Task brief> Only the lines from the one containing "실업인을 깨우는 기도의 용사가 되" through the one containing "Copyright © GIFU" should be printed, exactly as they appear below, with both ends included.

(Collection entries)
----
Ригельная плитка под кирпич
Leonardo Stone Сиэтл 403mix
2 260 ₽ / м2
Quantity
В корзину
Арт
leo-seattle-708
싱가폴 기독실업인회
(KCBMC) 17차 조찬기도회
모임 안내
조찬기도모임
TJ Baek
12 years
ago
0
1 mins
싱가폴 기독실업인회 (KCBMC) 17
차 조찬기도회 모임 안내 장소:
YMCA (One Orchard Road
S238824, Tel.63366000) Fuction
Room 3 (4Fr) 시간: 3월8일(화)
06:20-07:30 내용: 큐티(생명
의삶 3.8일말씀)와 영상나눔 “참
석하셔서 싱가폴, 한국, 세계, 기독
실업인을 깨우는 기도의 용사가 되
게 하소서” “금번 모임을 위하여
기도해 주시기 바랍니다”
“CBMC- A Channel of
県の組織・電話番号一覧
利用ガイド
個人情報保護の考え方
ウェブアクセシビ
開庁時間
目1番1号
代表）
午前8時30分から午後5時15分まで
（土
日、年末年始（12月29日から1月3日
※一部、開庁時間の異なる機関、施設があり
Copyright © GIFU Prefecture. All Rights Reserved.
----
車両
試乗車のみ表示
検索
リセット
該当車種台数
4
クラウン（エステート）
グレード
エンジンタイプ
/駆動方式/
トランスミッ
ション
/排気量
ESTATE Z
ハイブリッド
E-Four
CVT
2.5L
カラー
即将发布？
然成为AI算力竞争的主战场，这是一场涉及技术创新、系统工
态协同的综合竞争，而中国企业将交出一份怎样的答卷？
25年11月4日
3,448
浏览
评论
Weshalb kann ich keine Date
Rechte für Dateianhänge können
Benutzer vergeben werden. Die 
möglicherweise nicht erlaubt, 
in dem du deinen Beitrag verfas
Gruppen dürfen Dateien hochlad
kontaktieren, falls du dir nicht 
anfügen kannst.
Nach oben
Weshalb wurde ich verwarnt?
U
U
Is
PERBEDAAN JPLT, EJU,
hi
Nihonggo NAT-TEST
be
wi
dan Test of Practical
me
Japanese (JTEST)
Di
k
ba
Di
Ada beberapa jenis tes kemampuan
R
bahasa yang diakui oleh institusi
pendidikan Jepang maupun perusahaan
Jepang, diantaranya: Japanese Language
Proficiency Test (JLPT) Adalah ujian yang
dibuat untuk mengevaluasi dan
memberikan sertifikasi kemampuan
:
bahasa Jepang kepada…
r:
----
Answer to the problem>
실업인을 깨우는 기도의 용사가 되
게 하소서” “금번 모임을 위하여
기도해 주시기 바랍니다”
“CBMC- A Channel of
県の組織・電話番号一覧
利用ガイド
個人情報保護の考え方
ウェブアクセシビ
開庁時間
目1番1号
代表）
午前8時30分から午後5時15分まで
（土
日、年末年始（12月29日から1月3日
※一部、開庁時間の異なる機関、施設があり
Copyright © GIFU Prefecture. All Rights Reserved.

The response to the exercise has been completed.